满足任意情况且目前不在扩容状态!h.growing()时,即会进行扩容,map 扩容的函数就是hashGrow(t, h)
针对上面两种不同情况,map 的扩容方法也是不一样的。
func hashGrow(t *maptype, h *hmap) {
// If we've hit the load factor, get bigger.
// Otherwise, there are too many overflow buckets,
// so keep the same number of buckets and "grow" laterally.
bigger := uint8(1)
// 如果不是负载因子超出上限,那么进行的是一次等量扩容,bucket的数量不变
if !overLoadFactor(h.count+1, h.B) {
bigger = 0
// sameSizeGrow,即为等量扩容
h.flags |= sameSizeGrow
}
oldbuckets := h.buckets
// 等量扩容bigger为0,bucket数不变。否则bigger为1,bucket数翻倍
newbuckets, nextOverflow := makeBucketArray(t, h.B+bigger, nil)

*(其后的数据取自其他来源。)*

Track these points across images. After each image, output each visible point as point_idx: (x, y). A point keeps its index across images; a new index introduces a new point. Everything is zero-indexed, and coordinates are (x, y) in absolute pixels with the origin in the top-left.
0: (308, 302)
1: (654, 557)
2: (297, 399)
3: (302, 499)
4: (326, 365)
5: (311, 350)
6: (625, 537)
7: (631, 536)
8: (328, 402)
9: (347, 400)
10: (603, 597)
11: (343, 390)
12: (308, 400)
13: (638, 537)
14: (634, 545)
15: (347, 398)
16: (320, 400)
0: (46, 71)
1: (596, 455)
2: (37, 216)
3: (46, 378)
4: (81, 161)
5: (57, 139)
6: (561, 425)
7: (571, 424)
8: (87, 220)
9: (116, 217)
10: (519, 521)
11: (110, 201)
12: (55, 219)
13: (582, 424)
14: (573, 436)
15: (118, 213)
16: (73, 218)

flags := h.flags &^ (iterator | oldIterator)
if h.flags&iterator != 0 {
flags |= oldIterator
}
// commit the grow (atomic wrt gc)
h.B += bigger
h.flags = flags
h.oldbuckets = oldbuckets
h.buckets = newbuckets
h.nevacuate = 0
h.noverflow = 0
if h.extra != nil && h.extra.overflow != nil {
// Promote current overflow buckets to the old generation.

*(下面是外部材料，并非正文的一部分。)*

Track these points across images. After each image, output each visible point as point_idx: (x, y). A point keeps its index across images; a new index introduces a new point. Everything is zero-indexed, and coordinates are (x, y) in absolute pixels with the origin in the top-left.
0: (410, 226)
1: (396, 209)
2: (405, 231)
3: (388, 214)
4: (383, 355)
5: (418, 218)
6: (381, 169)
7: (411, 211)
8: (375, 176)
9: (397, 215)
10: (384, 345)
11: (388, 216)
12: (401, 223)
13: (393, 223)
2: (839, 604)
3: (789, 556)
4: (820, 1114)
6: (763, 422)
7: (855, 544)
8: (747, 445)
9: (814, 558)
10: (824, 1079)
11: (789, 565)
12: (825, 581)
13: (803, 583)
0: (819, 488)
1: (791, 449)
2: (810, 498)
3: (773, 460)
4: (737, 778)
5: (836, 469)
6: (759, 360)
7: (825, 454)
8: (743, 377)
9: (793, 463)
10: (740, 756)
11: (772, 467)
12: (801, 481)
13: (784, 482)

if h.extra.oldoverflow != nil {
throw("oldoverflow is not nil")
}
h.extra.oldoverflow = h.extra.overflow
h.extra.overflow = nil
}
if nextOverflow != nil {
if h.extra == nil {
h.extra = new(mapextra)
}
h.extra.nextOverflow = nextOverflow
}
// the actual copying of the hash table data is done incrementally
// by growWork() and evacuate().
// 哈希表数据的实际复制是由 growWork() 和 evacuate() 逐步完成的
}
func growWork(t *maptype, h *hmap, bucket uintptr) {
// 确保我们移动的 oldbucket 对应的是我们马上就要用到的那一个
evacuate(t, h, bucket&h.oldbucketmask())
// 如果还在 growing 状态,再多移动一个 oldbucket
if h.growing() {
evacuate(t, h, h.nevacuate)
}
}
重要的是真正的数据迁移部分,evacuate函数。
func evacuate(t *maptype, h *hmap, oldbucket uintptr) {
b := (*bmap)(add(h.oldbuckets, oldbucket*uintptr(t.bucketsize)))
newbit := h.noldbuckets()
if !evacuated(b) {
// TODO: reuse overflow buckets instead of using new ones, if there
// is no iterator using the old buckets. (If !oldIterator.)
// xy contains the x and y (low and high) evacuation destinations.
// evacDst用于保存分配上下文
// xy 包含的是移动的目标
// x 表示新 bucket 数组的前(low)半部分
// y 表示新 bucket 数组的后(high)半部分
var xy [2]evacDst
x := &xy[0]
x.b = (*bmap)(add(h.buckets, oldbucket*uintptr(t.bucketsize)))
x.k = add(unsafe.Pointer(x.b), dataOffset)
x.e = add(x.k, bucketCnt*uintptr(t.keysize))
// 如果是等量扩容,新旧bucket是一对一,不需要两个evacDst,而当哈希表的容量翻倍时,每个旧桶的元素会都分流到新创建的两个桶中
if !h.sameSizeGrow() {
// Only calculate y pointers if we're growing bigger.
// Otherwise GC can see bad pointers.
y := &xy[1]
y.b = (*bmap)(add(h.buckets, (oldbucket+newbit)*uintptr(t.bucketsize)))
y.k = add(unsafe.Pointer(y.b), dataOffset)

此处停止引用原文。